Extracted entries: Begin

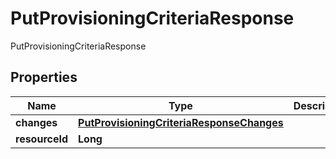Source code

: 

# PutProvisioningCriteriaResponse

PutProvisioningCriteriaResponse

## Properties

| Name | Type | Description | Notes |
|------------ | ------------- | ------------- | -------------|
|**changes** | [**PutProvisioningCriteriaResponseChanges**](PutProvisioningCriteriaResponseChanges.md) |  |  [optional] |
|**resourceId** | **Long** |  |  [optional] |



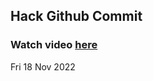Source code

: 
 ## Hack Github Commit 
 ### Watch video <a href="https://www.youtube.com">here</a> 
 Fri 18 Nov 2022 
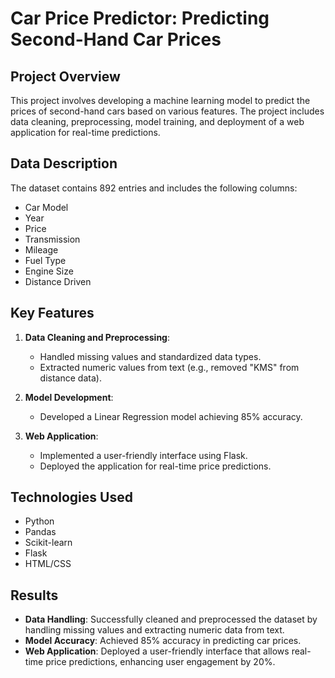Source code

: # Car Price Predictor: Predicting Second-Hand Car Prices

## Project Overview

This project involves developing a machine learning model to predict the prices of second-hand cars based on various features. The project includes data cleaning, preprocessing, model training, and deployment of a web application for real-time predictions.

## Data Description

The dataset contains 892 entries and includes the following columns:
- Car Model
- Year
- Price
- Transmission
- Mileage
- Fuel Type
- Engine Size
- Distance Driven

## Key Features

1. **Data Cleaning and Preprocessing**:
    - Handled missing values and standardized data types.
    - Extracted numeric values from text (e.g., removed "KMS" from distance data).

2. **Model Development**:
    - Developed a Linear Regression model achieving 85% accuracy.

3. **Web Application**:
    - Implemented a user-friendly interface using Flask.
    - Deployed the application for real-time price predictions.

## Technologies Used

- Python
- Pandas
- Scikit-learn
- Flask
- HTML/CSS

## Results

- **Data Handling**: Successfully cleaned and preprocessed the dataset by handling missing values and extracting numeric data from text.
- **Model Accuracy**: Achieved 85% accuracy in predicting car prices.
- **Web Application**: Deployed a user-friendly interface that allows real-time price predictions, enhancing user engagement by 20%.
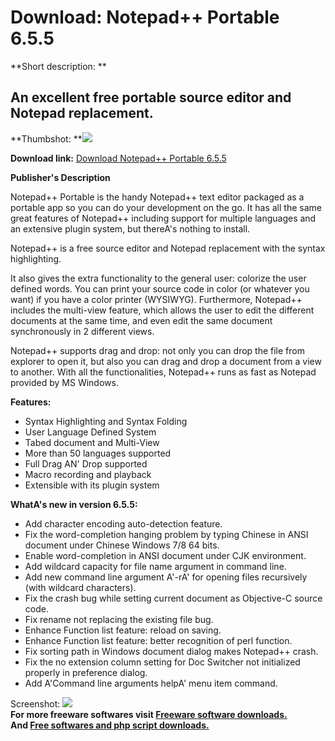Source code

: # Download: Notepad++ Portable 6.5.5

**Short description: **

## An excellent free portable source editor and Notepad replacement.

  
**Thumbshot: **![](http://www.freewarefiles.com/screenshot/notepadplusportable_md.gif)   
  
**Download link:** [Download Notepad++ Portable 6.5.5](http://freesoftwares.boysofts.com/Notepad-Portable_program_34101.html)  
  

**Publisher's Description**  
  

Notepad++ Portable is the handy Notepad++ text editor packaged as a portable
app so you can do your development on the go. It has all the same great
features of Notepad++ including support for multiple languages and an
extensive plugin system, but thereA's nothing to install.

Notepad++ is a free source editor and Notepad replacement with the syntax
highlighting.

It also gives the extra functionality to the general user: colorize the user
defined words. You can print your source code in color (or whatever you want)
if you have a color printer (WYSIWYG). Furthermore, Notepad++ includes the
multi-view feature, which allows the user to edit the different documents at
the same time, and even edit the same document synchronously in 2 different
views.

Notepad++ supports drag and drop: not only you can drop the file from explorer
to open it, but also you can drag and drop a document from a view to another.
With all the functionalities, Notepad++ runs as fast as Notepad provided by MS
Windows.

**Features:**

  * Syntax Highlighting and Syntax Folding 
  * User Language Defined System 
  * Tabed document and Multi-View 
  * More than 50 languages supported 
  * Full Drag AN' Drop supported 
  * Macro recording and playback 
  * Extensible with its plugin system 

**WhatA's new in version 6.5.5:**

  * Add character encoding auto-detection feature. 
  * Fix the word-completion hanging problem by typing Chinese in ANSI document under Chinese Windows 7/8 64 bits. 
  * Enable word-completion in ANSI document under CJK environment. 
  * Add wildcard capacity for file name argument in command line. 
  * Add new command line argument A'-rA' for opening files recursively (with wildcard characters). 
  * Fix the crash bug while setting current document as Objective-C source code. 
  * Fix rename not replacing the existing file bug. 
  * Enhance Function list feature: reload on saving. 
  * Enhance Function list feature: better recognition of perl function. 
  * Fix sorting path in Windows document dialog makes Notepad++ crash. 
  * Fix the no extension column setting for Doc Switcher not initialized properly in preference dialog. 
  * Add A'Command line arguments helpA' menu item command. 

  
  
Screenshot:
![](http://www.freewarefiles.com/screenshot/notepadplusportable.gif)  
**For more freeware softwares visit [Freeware software downloads.](http://freesoftwares.boysofts.com/)**   
**And [Free softwares and php script downloads.](http://www.boysofts.com/)**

Extracted entries: End

▶ _What is required_
Update the records so that every occurrence of "Flask" reads "Django" and nothing else changes, then give the result without the pictures.

▶ _Exercise result_
Source code

: 

# PutProvisioningCriteriaResponse

PutProvisioningCriteriaResponse

## Properties

| Name | Type | Description | Notes |
|------------ | ------------- | ------------- | -------------|
|**changes** | [**PutProvisioningCriteriaResponseChanges**](PutProvisioningCriteriaResponseChanges.md) |  |  [optional] |
|**resourceId** | **Long** |  |  [optional] |



Source code

: 
 ## Hack Github Commit 
 ### Watch video <a href="https://www.youtube.com">here</a> 
 Fri 18 Nov 2022 
Source code

: # Car Price Predictor: Predicting Second-Hand Car Prices

## Project Overview

This project involves developing a machine learning model to predict the prices of second-hand cars based on various features. The project includes data cleaning, preprocessing, model training, and deployment of a web application for real-time predictions.

## Data Description

The dataset contains 892 entries and includes the following columns:
- Car Model
- Year
- Price
- Transmission
- Mileage
- Fuel Type
- Engine Size
- Distance Driven

## Key Features

1. **Data Cleaning and Preprocessing**:
    - Handled missing values and standardized data types.
    - Extracted numeric values from text (e.g., removed "KMS" from distance data).

2. **Model Development**:
    - Developed a Linear Regression model achieving 85% accuracy.

3. **Web Application**:
    - Implemented a user-friendly interface using Django.
    - Deployed the application for real-time price predictions.

## Technologies Used

- Python
- Pandas
- Scikit-learn
- Django
- HTML/CSS

## Results

- **Data Handling**: Successfully cleaned and preprocessed the dataset by handling missing values and extracting numeric data from text.
- **Model Accuracy**: Achieved 85% accuracy in predicting car prices.
- **Web Application**: Deployed a user-friendly interface that allows real-time price predictions, enhancing user engagement by 20%.
Source code

: # Download: Notepad++ Portable 6.5.5

**Short description: **

## An excellent free portable source editor and Notepad replacement.

  
**Thumbshot: **![](http://www.freewarefiles.com/screenshot/notepadplusportable_md.gif)   
  
**Download link:** [Download Notepad++ Portable 6.5.5](http://freesoftwares.boysofts.com/Notepad-Portable_program_34101.html)  
  

**Publisher's Description**  
  

Notepad++ Portable is the handy Notepad++ text editor packaged as a portable
app so you can do your development on the go. It has all the same great
features of Notepad++ including support for multiple languages and an
extensive plugin system, but thereA's nothing to install.

Notepad++ is a free source editor and Notepad replacement with the syntax
highlighting.

It also gives the extra functionality to the general user: colorize the user
defined words. You can print your source code in color (or whatever you want)
if you have a color printer (WYSIWYG). Furthermore, Notepad++ includes the
multi-view feature, which allows the user to edit the different documents at
the same time, and even edit the same document synchronously in 2 different
views.

Notepad++ supports drag and drop: not only you can drop the file from explorer
to open it, but also you can drag and drop a document from a view to another.
With all the functionalities, Notepad++ runs as fast as Notepad provided by MS
Windows.

**Features:**

  * Syntax Highlighting and Syntax Folding 
  * User Language Defined System 
  * Tabed document and Multi-View 
  * More than 50 languages supported 
  * Full Drag AN' Drop supported 
  * Macro recording and playback 
  * Extensible with its plugin system 

**WhatA's new in version 6.5.5:**

  * Add character encoding auto-detection feature. 
  * Fix the word-completion hanging problem by typing Chinese in ANSI document under Chinese Windows 7/8 64 bits. 
  * Enable word-completion in ANSI document under CJK environment. 
  * Add wildcard capacity for file name argument in command line. 
  * Add new command line argument A'-rA' for opening files recursively (with wildcard characters). 
  * Fix the crash bug while setting current document as Objective-C source code. 
  * Fix rename not replacing the existing file bug. 
  * Enhance Function list feature: reload on saving. 
  * Enhance Function list feature: better recognition of perl function. 
  * Fix sorting path in Windows document dialog makes Notepad++ crash. 
  * Fix the no extension column setting for Doc Switcher not initialized properly in preference dialog. 
  * Add A'Command line arguments helpA' menu item command. 

  
  
Screenshot:
![](http://www.freewarefiles.com/screenshot/notepadplusportable.gif)  
**For more freeware softwares visit [Freeware software downloads.](http://freesoftwares.boysofts.com/)**   
**And [Free softwares and php script downloads.](http://www.boysofts.com/)**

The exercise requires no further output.